Supplied text:
* * * *

Would I be better finding the pipe that feeds these heads half way down the driveway? What benefit from starting near the garage ? The section that needs more water is in the lower portion closer to the street. I have 4 heads from the garage to the street. So counting from the garage down, if I started at say head 2 or 3 and dug towards the property line I would probably catch the feed line. Then from here I would just run some more feed line to some smaller funny pipe for head placement?

Appreciate all of your assitance.


----------



## jht3 (Jul 27, 2018)

as others said, that black/blue hose is flexible "funny pipe" or swing pipe. usually you have 12" or so of that from the head to the PVC lateral pipe, where you'll find another threaded/barb fitting.

if you are serious about adding heads, and have the GPM headroom, if were you i would do a bit more excavation until i found the PVC. i'd do this at each head to get an idea how the PVC is run. then cut in new T fittings and trench to add 3 more heads for a triangle layout.

15' is a bit short for a rotor, even turned down. unless you don't mind overspraying into the neighboring yard. what is the head to head distance? also 15'? or something less or more?

the easiest thing would be replace your existing (toro?) heads for rotators, like the rainbird rvan or hunter mp series. i'm using rvans, so you could put in 1804 heads with red/17-24' nozzles and adjust the throw. depending on your actual measurements you may be able to use the yellow nozzles. won't be ideal without a square or triangle setup but should be better than what you have now. if this isn't an improvement, you can always cut in additional heads in fall or spring.


----------

* * * *

What to work on:
a – In the sprinkler thread, how long is the usual run of funny pipe between the head and the PVC lateral pipe?
b – Reproduce the stretch of the sprinkler thread from "Would I be better" through "for head placement?", word for word.

Source material:
* * * *

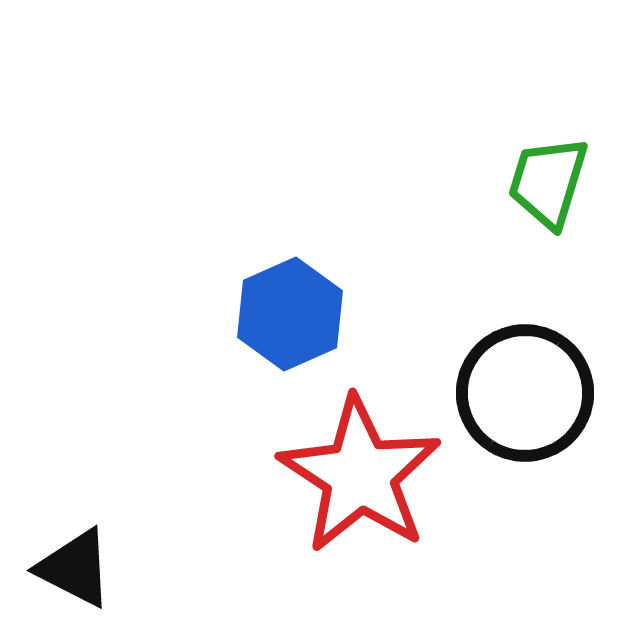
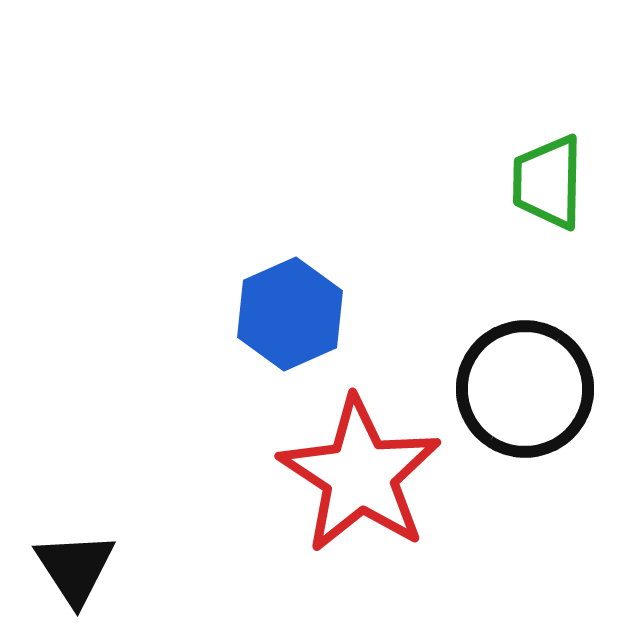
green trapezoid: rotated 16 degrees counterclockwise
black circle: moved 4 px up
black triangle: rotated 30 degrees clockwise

* * * *

Answers to the problems:
a – About 12 inches.

b –
Would I be better finding the pipe that feeds these heads half way down the driveway? What benefit from starting near the garage ? The section that needs more water is in the lower portion closer to the street. I have 4 heads from the garage to the street. So counting from the garage down, if I started at say head 2 or 3 and dug towards the property line I would probably catch the feed line. Then from here I would just run some more feed line to some smaller funny pipe for head placement?